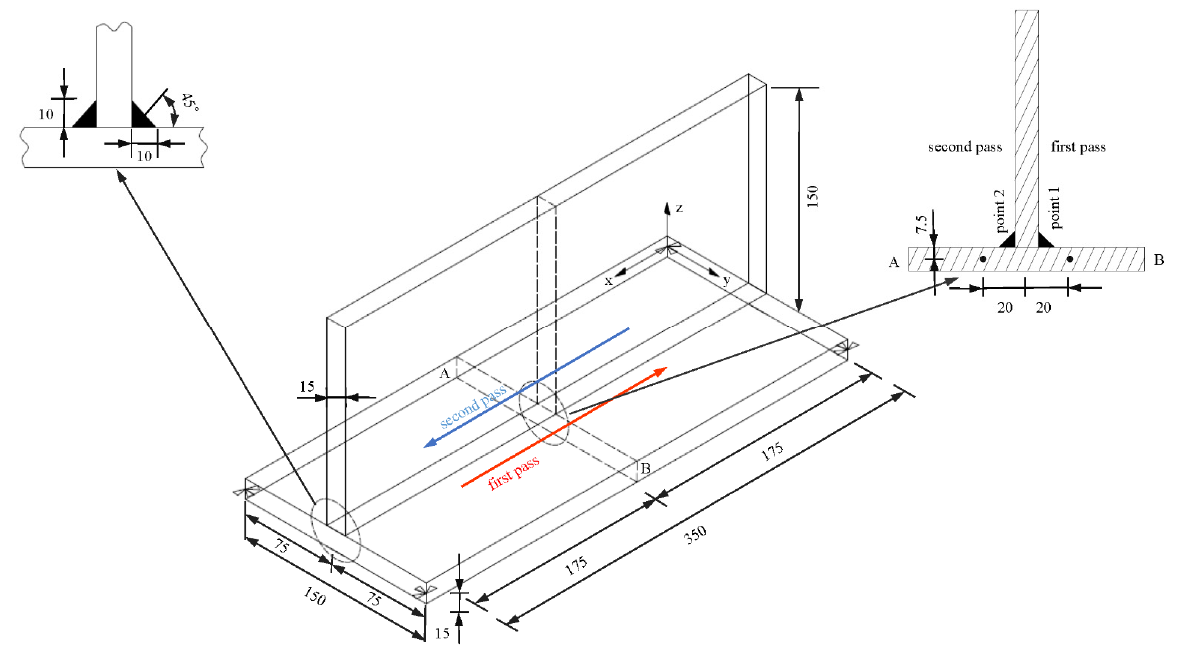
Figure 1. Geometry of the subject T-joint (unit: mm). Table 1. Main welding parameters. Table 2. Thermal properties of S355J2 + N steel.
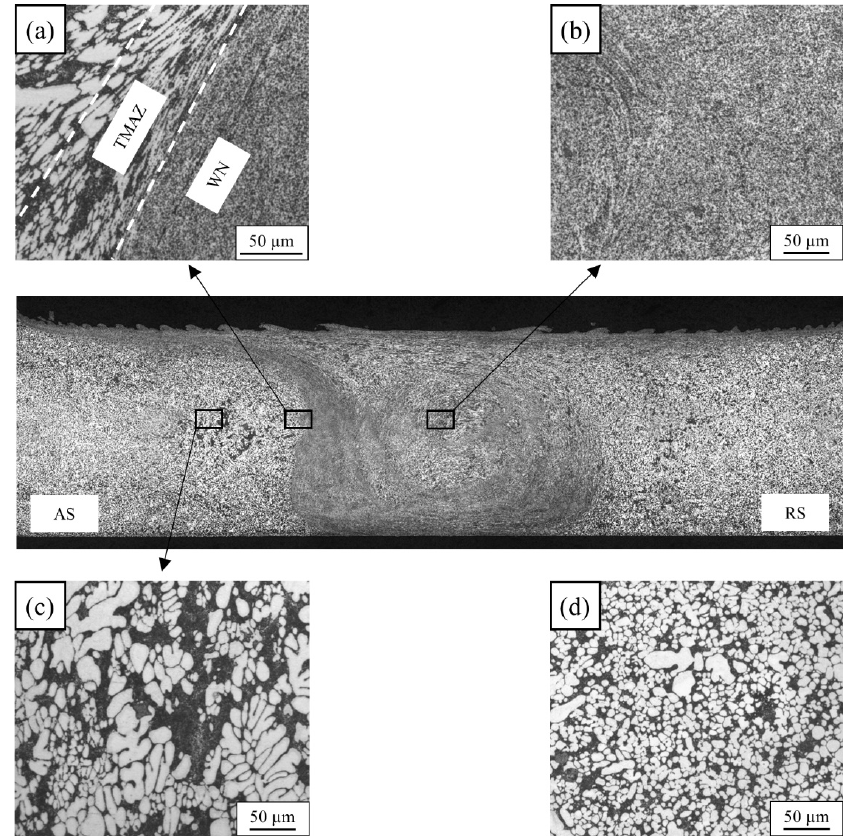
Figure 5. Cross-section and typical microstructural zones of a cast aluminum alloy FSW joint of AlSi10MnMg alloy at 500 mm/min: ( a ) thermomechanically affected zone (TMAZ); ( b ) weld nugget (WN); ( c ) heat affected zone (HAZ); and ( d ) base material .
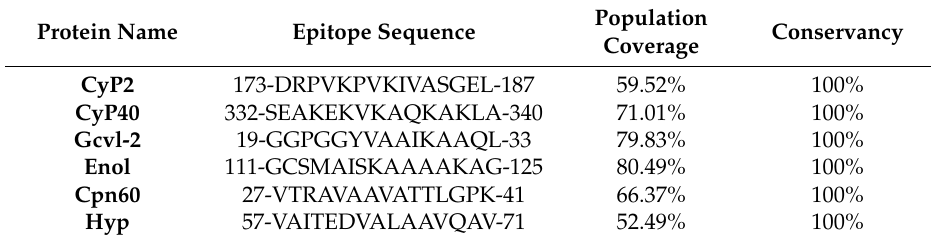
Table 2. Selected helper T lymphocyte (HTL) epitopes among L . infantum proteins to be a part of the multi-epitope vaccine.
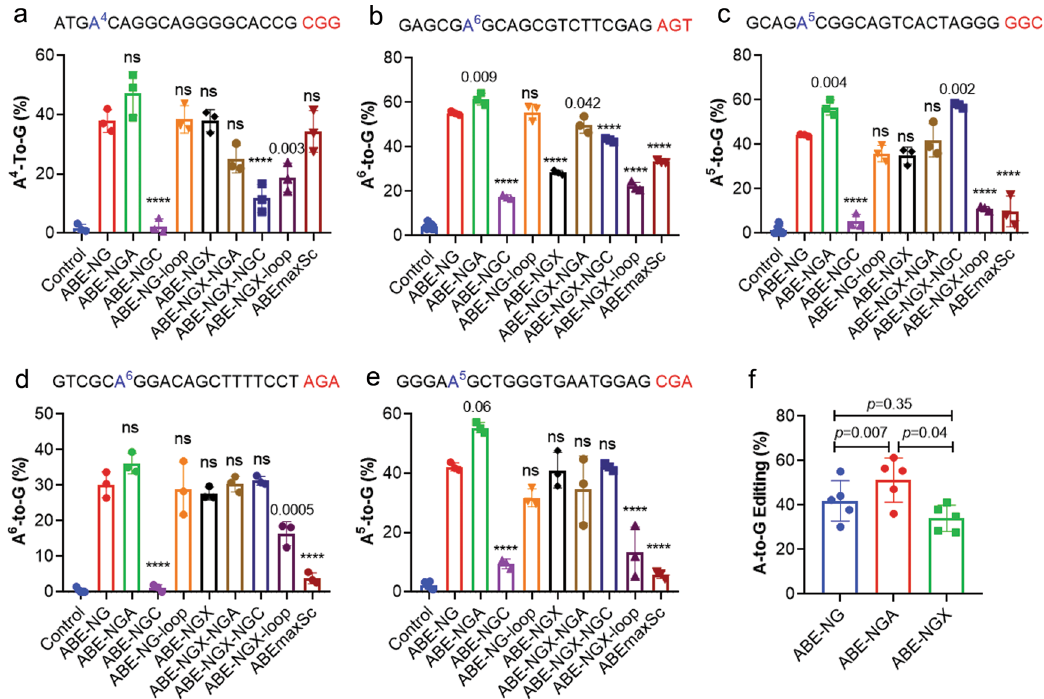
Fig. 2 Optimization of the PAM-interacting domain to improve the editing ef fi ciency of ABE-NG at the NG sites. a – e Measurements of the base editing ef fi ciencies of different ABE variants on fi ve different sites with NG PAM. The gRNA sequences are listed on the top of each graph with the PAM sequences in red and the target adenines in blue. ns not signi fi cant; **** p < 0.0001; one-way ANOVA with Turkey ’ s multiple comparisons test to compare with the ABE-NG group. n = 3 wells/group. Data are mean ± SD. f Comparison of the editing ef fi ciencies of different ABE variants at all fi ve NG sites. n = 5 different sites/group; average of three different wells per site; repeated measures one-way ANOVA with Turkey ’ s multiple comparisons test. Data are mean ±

◇ ◇ ◇ ◇ ◇

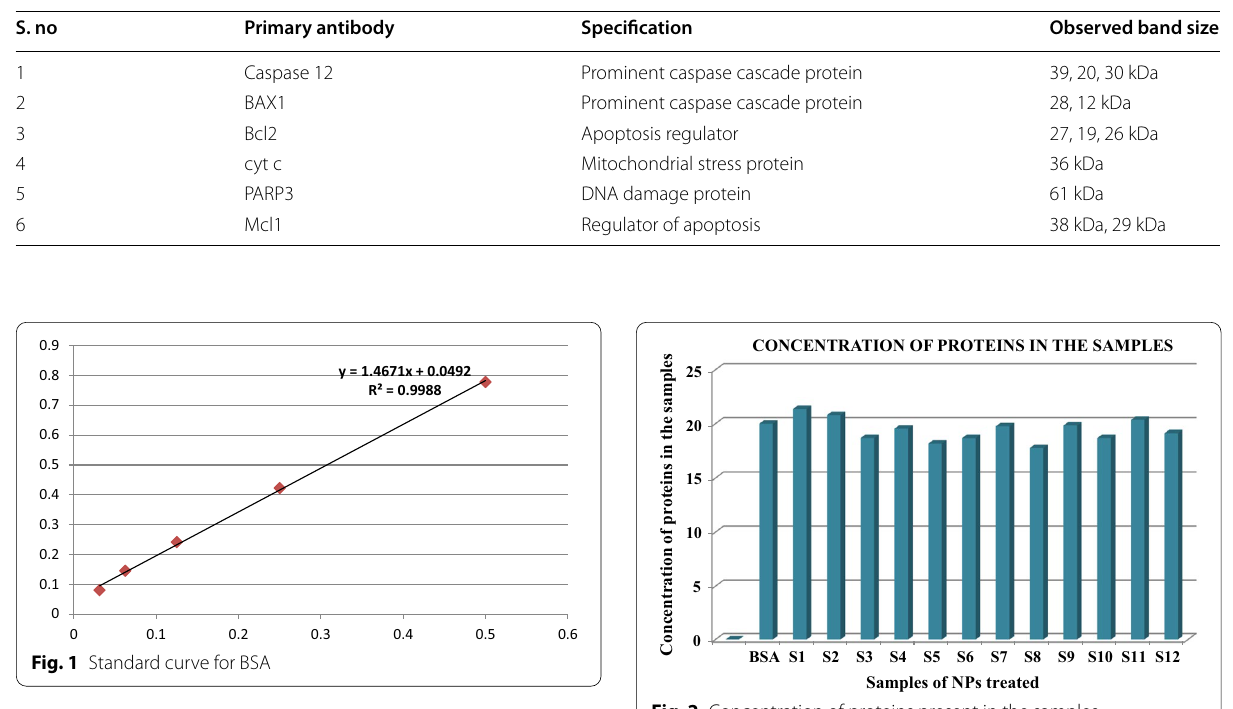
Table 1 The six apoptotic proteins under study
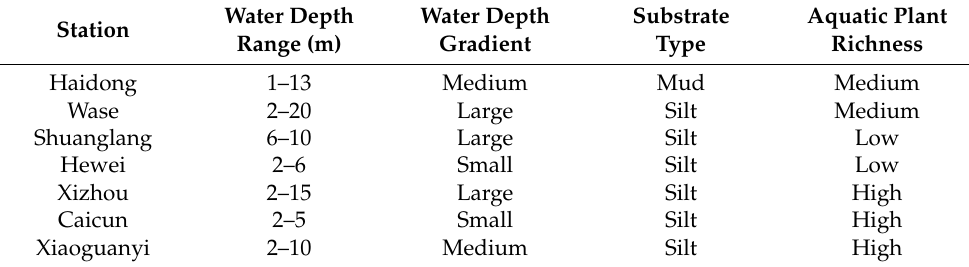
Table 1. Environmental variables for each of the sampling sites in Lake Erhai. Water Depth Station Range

◇ ◇ ◇ ◇ ◇

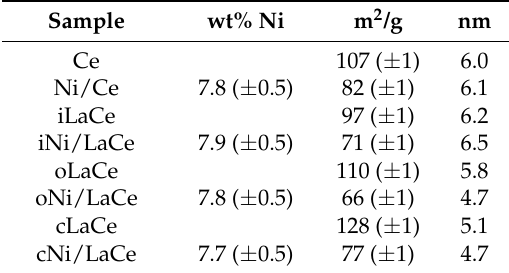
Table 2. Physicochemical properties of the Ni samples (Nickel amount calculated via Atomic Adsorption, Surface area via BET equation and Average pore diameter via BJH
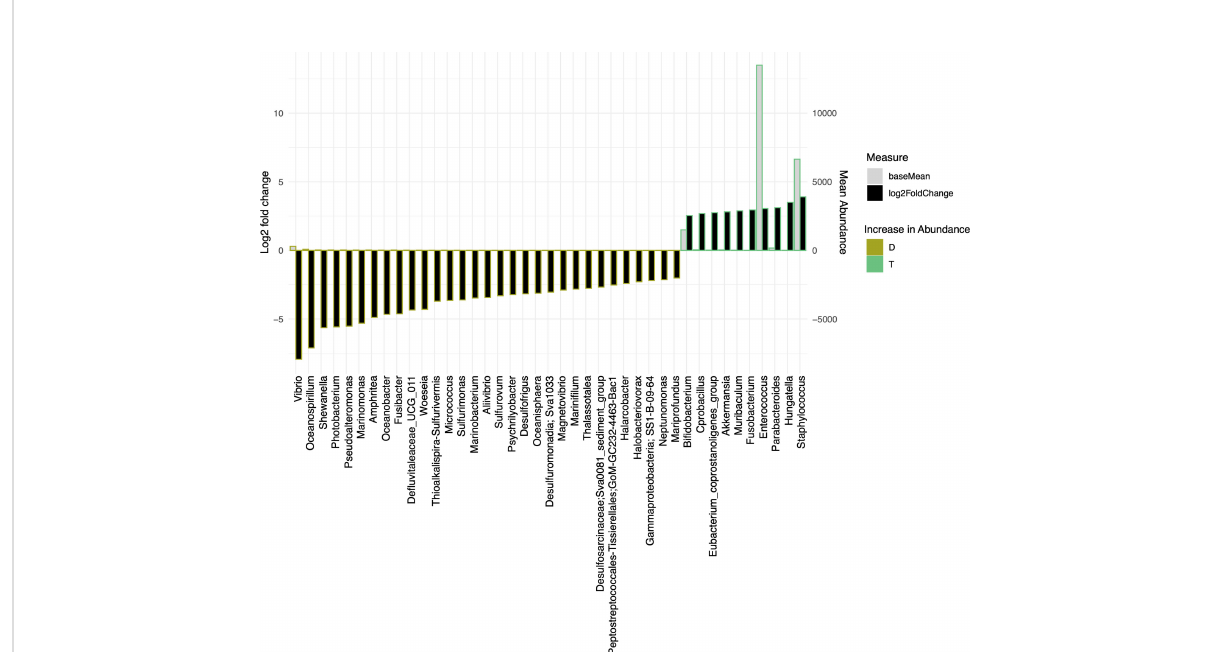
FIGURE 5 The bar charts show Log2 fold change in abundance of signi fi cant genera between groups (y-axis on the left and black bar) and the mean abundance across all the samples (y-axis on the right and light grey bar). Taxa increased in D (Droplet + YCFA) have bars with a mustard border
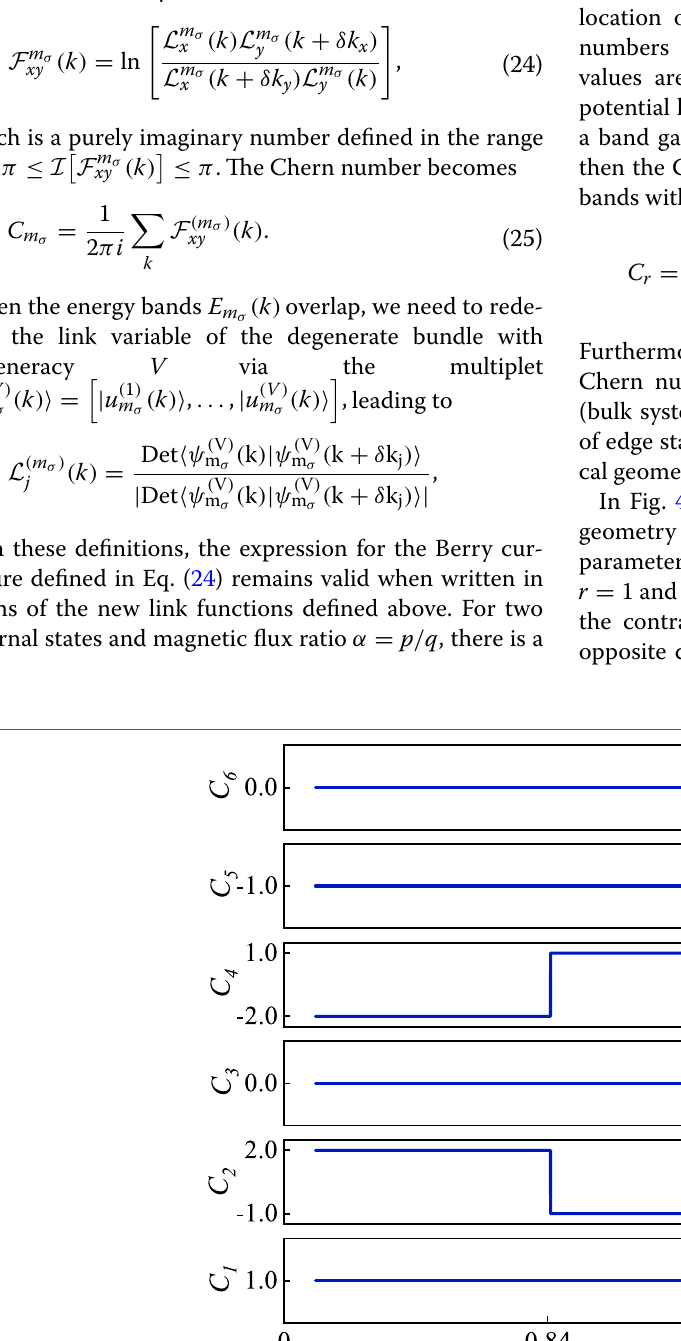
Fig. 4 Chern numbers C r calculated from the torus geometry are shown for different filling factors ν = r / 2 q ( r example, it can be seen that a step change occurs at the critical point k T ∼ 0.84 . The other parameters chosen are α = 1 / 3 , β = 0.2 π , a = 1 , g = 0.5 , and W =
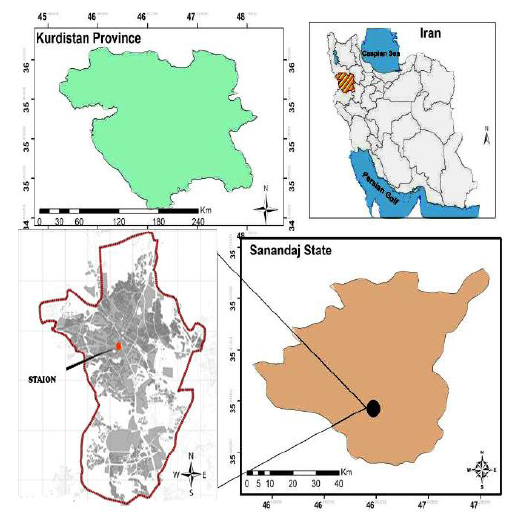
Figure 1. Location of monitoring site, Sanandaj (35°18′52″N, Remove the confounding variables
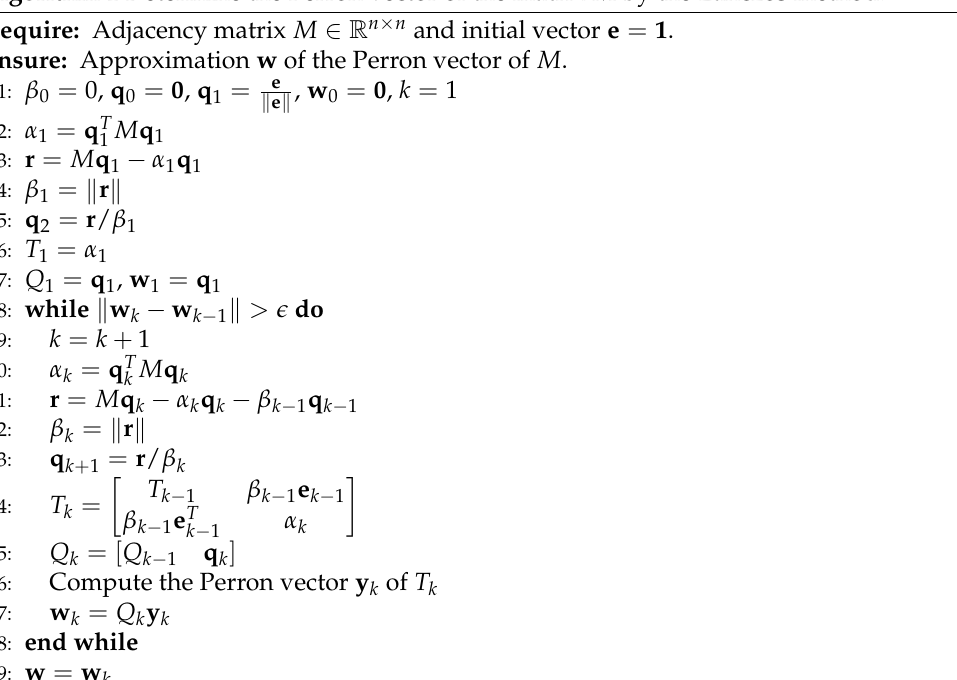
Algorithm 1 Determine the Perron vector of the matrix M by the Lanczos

◇ ◇ ◇ ◇ ◇

**Exercise objective**
Return only the stretch above from the line containing "Figure 1. Location" through the line containing "Algorithm 1 Determine", word for word and without pictures.

**Task output**
Figure 1. Location of monitoring site, Sanandaj (35°18′52″N, Remove the confounding variables
Algorithm 1 Determine the Perron vector of the matrix M by the Lanczos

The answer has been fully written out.